#### Passage
++++++++++
You want to look and feel your best, but painful, stiff joints often get in the way. “When you have arthritis, holding a makeup brush or razor can be difficult,” says Jeanne Harper, an occupational and certified hand therapist in Portas, California. These tips and devices can make looking good easier and less painful.
BRUSHING AND FLOSSING: An electric toothbrush does some of the work for you, Harper says, and its large handle may be easier to grip than a standard toothbrush. Or you can build up a handle with foam tape. For flossing, opt for a pick or floss holder that’s easier to handle.
SHAVING: “For some, the vibration of an electric razor is uncomfortable,” Harper says; wrap the handle in foam tape as a buffer. If you’re shaving your legs, sit down and prop up your leg or try a long-handled razor; bending over in a slippery shower can set the stage for a fall. Men can try a cuff or strap to reduce gripping pressure, or let a pro do the job at a barber shop.
WASHING HAIR: A long-handled scrubber can help you apply shampoo. And try products that let you go longer between hair-washings, like spray-on dry shampoo or no-rinse shampoo, Harper says. “You lather and dry your hair, so you don’t need water.”
APPLYING MAKEUP: Pick containers that are easy to open. “I use foundation bottles with a pump and sunscreen sticks, because twist-tops are hard for me,” says Suzy Szasz Palmer, who has osteoarthritis and lupus. For powders, choose brushes with long, thick handles, then wrap them for extra comfort. “I loop a rubber band on top for extra grip,” Palmer says. You can save steps by using multi-purpose products, such as a tinted moisturizer with sunscreen or swipe-on blush that doubles as a lip tint.
++++++++++
#### Listed records
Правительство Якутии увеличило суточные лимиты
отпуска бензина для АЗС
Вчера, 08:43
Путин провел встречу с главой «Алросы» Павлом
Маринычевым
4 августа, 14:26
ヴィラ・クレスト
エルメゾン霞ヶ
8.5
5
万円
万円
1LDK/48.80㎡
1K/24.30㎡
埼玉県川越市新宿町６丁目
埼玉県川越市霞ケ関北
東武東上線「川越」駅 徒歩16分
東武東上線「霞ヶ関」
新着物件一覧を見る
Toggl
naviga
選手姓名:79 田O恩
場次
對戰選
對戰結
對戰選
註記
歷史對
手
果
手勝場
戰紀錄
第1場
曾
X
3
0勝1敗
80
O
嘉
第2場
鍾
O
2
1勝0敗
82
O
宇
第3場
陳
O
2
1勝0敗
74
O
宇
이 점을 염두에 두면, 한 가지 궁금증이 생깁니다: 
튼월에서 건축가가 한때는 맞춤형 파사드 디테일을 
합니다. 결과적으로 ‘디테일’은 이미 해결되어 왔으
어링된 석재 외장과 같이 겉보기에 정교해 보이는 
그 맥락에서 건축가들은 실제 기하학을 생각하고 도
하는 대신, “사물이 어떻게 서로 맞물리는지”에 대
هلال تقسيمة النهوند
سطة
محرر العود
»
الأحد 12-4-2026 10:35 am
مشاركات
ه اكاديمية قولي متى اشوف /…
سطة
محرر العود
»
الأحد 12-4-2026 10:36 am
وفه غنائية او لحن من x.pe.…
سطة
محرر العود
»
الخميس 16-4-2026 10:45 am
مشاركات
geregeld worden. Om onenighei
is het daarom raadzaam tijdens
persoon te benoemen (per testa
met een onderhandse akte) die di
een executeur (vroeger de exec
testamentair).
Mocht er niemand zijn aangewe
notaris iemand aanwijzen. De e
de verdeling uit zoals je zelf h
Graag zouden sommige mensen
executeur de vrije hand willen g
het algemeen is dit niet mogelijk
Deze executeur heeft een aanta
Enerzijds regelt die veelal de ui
++++++++++
#### Work request A
List the four activity headings in capital letters in the arthritis grooming tips.
#### Work request B
Quote the arthritis grooming tips between "You want to" and "and less painful.", inclusive.

#### Response area A
BRUSHING AND FLOSSING
SHAVING
WASHING HAIR
APPLYING MAKEUP

#### Response area B
You want to look and feel your best, but painful, stiff joints often get in the way. “When you have arthritis, holding a makeup brush or razor can be difficult,” says Jeanne Harper, an occupational and certified hand therapist in Portas, California. These tips and devices can make looking good easier and less painful.